# fsck -y !



## Jimmy MAIZEROI (3 Décembre 2003)

Bonjour tout le monde,

Il semblerait que mon ordi soit pas au mieux de sa forme...
Je m'explique :
Lorsque je choisis de démarrer en mode "single user" et que je tape un fsck -y, j'obtiens :
/dev/rdisk0s9
Root file system
Checking HF Plus volume.
Checking Extents Overflow file.
Checking Catalog file.
Overlapped extent allocation (file 895102d)
Invalid catalog record type
(4,123)
Volume check failed

Que puis-je faire ?

Merci,

iMacalement,

Jimmy.


----------



## macmarco (3 Décembre 2003)

Tu as essayé en redémarrant sur le CD d'install et en lançant SOS Disque ?
Sinon, Norton ou autre si tu as...


----------



## Thierry6 (3 Décembre 2003)

moi je ferais un tour sur les forums avant d'utiliser Norton ou autres : j'ai lu tellement de mauvaises choses sur Norton et OSX (surtout la version d'avant de Norton mais..) et je crois que Drive 10 n'est pas encore optimisé Panther donc si tu as 10.3 attention, mieux vaut réessayer plusieurs fois avec fsck ou le CD d'install


----------



## Anonyme (3 Décembre 2003)

Norton c'est une cata sur OS X, DiskWarrior fait un très bon boulot pour tout ce qui est catalogue. Je le recommande vivement !


----------



## Jimmy MAIZEROI (3 Décembre 2003)

Et la fonction fsck -y du terminal ne peut pas me sortir d'affaire ?


----------



## Anonyme (3 Décembre 2003)

ben si tu l essaies plusieurs fois et que tu as toujours le meme message,... Non il te faut un produit un peu plus costaud, comme DiskWarrior, qui régle le 99% des problèmes de catalogue, vraiment un très bon produit.


----------



## WebOliver (4 Décembre 2003)

Florent a dit:
			
		

> Norton c'est une cata sur OS X, DiskWarrior fait un très bon boulot pour tout ce qui est catalogue. Je le recommande vivement !

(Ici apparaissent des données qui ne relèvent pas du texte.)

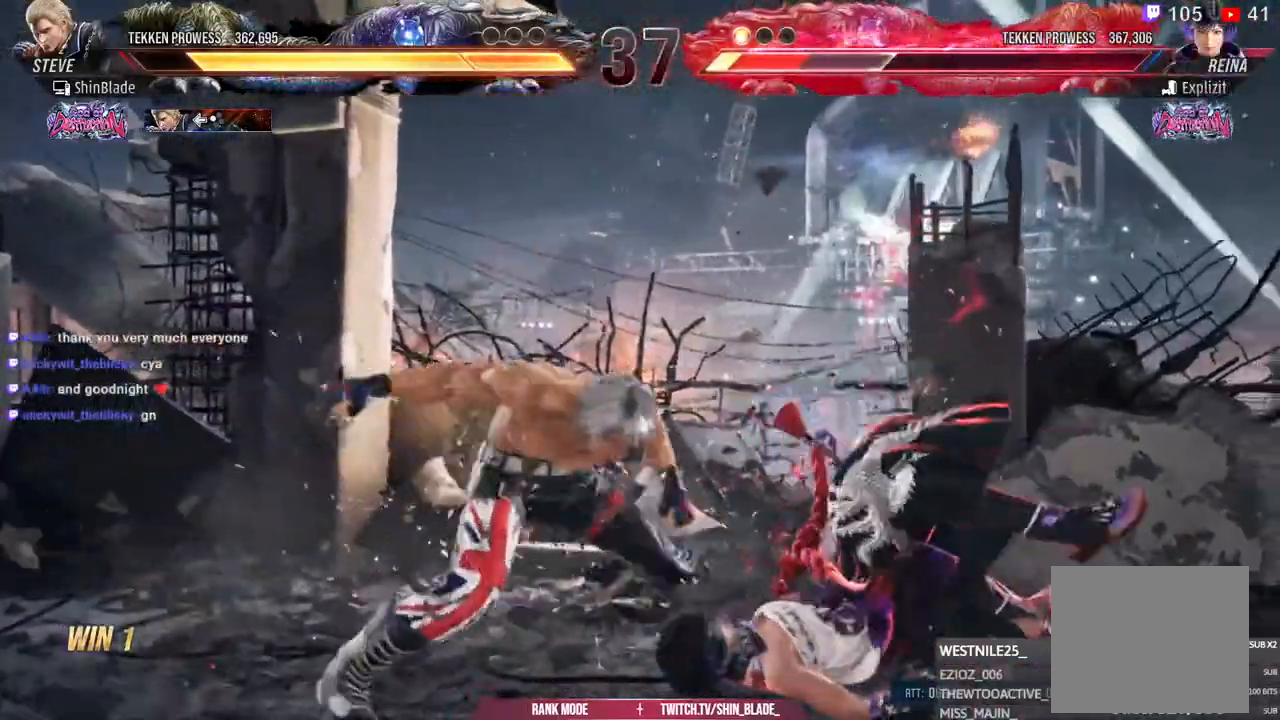
{"buttons": [], "left_stick": "center", "right_stick": "center"}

DiskWarrior est compatible Panther, mais seulement si tu démarres sur le CD fourni (qui boot sur Jaguar). Une mise à jour est prévue pour que DiskWarrior soit utilisable sur un disque dur externe avec OS 10.3.

*DiskWarrior 3.0 and Mac OS X v. 10.3 *_
DiskWarrior 3.0 will not run while started up under Mac OS X v. 10.3 (Panther). DiskWarrior 3.0 can be used to safely rebuild the directory of a disk (including a disk with file journaling and/or FileVault enabled) with Mac OS X v. 10.3 by starting up from your current DiskWarrior 3.0 CD. A free updater allowing DiskWarrior to run while started from Mac OS X v. 10.3 is forthcoming; we currently estimate that the updater will be available from our web site by the end of November._


----------



## Jimmy MAIZEROI (6 Décembre 2003)

Merci beaucoup, il ne me reste plus qu'à acheter DiskWarrior...
Moi qui pensait pouvoir tout régler avec le terminal...

Merci,

iMacalement,

Jimmy.


----------



## Jimmy MAIZEROI (8 Décembre 2003)

Je peux le trouver à la Fnac je pense, j'espère...

Merci bcp,

iMacalement,

Jimmy.


----------



## Jimmy MAIZEROI (9 Décembre 2003)

Bonsoir,

Bon, j'ai dû acheter Drive 10 pour rêgler mes problèmes de disque en esperant que ça marche !!!

Merci,

iMacalement,

Jimmy.


----------



## Jimmy MAIZEROI (12 Décembre 2003)

Ca marche !

Drive 10 m'a sorti de la m...

Merci,

iMacalement,

Jimmy.


----------